A lot of the food I like, and so a lot of the food that I consume, is bad for me from a doctor's perspective. But I don't care, because it makes me happy, if not healthy.
When the day comes to roast my cadaver down the local crematorium, I hope the place ends up smelling like a Greggs bakery.
I know the risks of eating lots of fat and sugar and doing little exercise. But, on balance, my life is better because I eat fried chicken and watch the television more often than I chomp on raw carrot sticks and leg it around a park.
So it is with horror that I read, through the narrow slits in the almost-touching flab between my eyebrows and cheeks, that yet another group of doctors are pushing for a tax on unhealthy foods like sugar to punish those of us who eat them.
What price the freedom to eat a cheesecake? Is this the ideal? Using the state's cumbersome but mighty arm to beat us into making particular government-approved lifestyle choices?
If we care about personal freedoms then what we want is an educated public that makes its own choices, rather than being coerced one way or the other.
Public health should be about giving people the facts and information they need to support those choices, starting from an early age in school.

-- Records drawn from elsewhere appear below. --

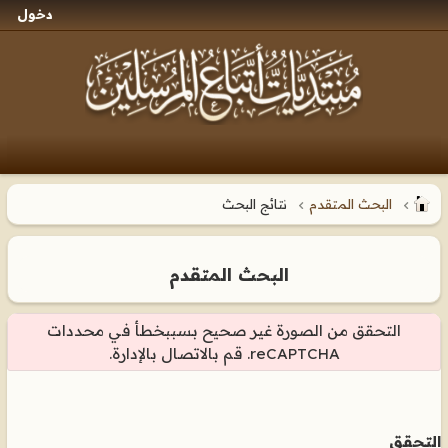
دخول
البحث المتقدم
نتائج البحث
البحث المتقدم
التحقق من الصورة غير صحيح بسببخطأ في محددات
reCAPTCHA. قم بالاتصال بالإدارة.
التحقق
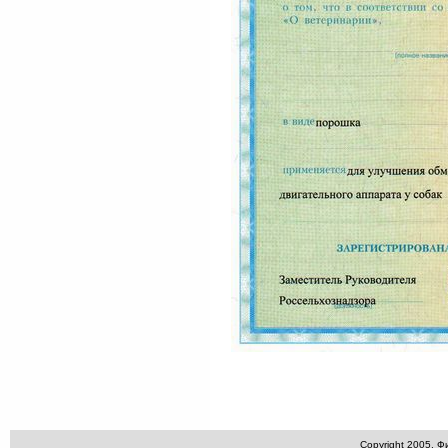
Copyright 2005.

The government should regulate food production so it is prepared in a safe environment and consumers don't find odds and sods in their tin of beans.
Regulators should also keep a tight grip on marketers' propaganda so that advertisers can't hammer us with false information or target children. They must force firms to label food clearly with its contents so we are under no illusions or misunderstandings about what is contained in it.
These are reasonable curtailments on the food industry, but to tax fatty or sugary products is a gratuitous financial punishment on consumers for exercising their right to eat what they want. And it disproportionately affects those on lower incomes.
Not only that, but it ignores that I can buy all of the ingredients separately and bake myself an enormous cake at home. What is the government going to do? Spot checks on homes to see what we're making in our own kitchens? Make us declare we cooked some roast potatoes in beef dripping last Sunday so we can retrospectively be taxed for it?
Some people whinge about the costs of obesity and unhealthy lifestyles to the NHS. But so what? The NHS should be there to underpin our freedoms. It is a health service we all work hard to pay for through taxation.
It is free at the point of delivery. It means those who are on low incomes can eat unhealthily without worrying about having to foot the bill if there are any problems.
Otherwise the personal freedoms to eat what we want and get as fat as we like, should we so choose, become the preserve of the wealthy who can afford life-lengthening healthcare.
That counts for other things too, like sports injuries. Perhaps we should all stop playing football because of the costs to the NHS from broken limbs and pulled muscles?
We're not stupid. We have the information we need. We know where we can get hold of the facts if we want them. Nobody chowing down on a pack of Starburst thinks they're eating a bowl of fruit.
If people want to live healthier lifestyles there are plenty of support groups who can help them to do that. Only a snob thinks people are too thick to understand what it takes to live healthily. And only a nannying state puts punitive taxes on lifestyles it doesn't agree with.
You like eating apples and doing yoga? Fine. Just leave me and my cheese board alone.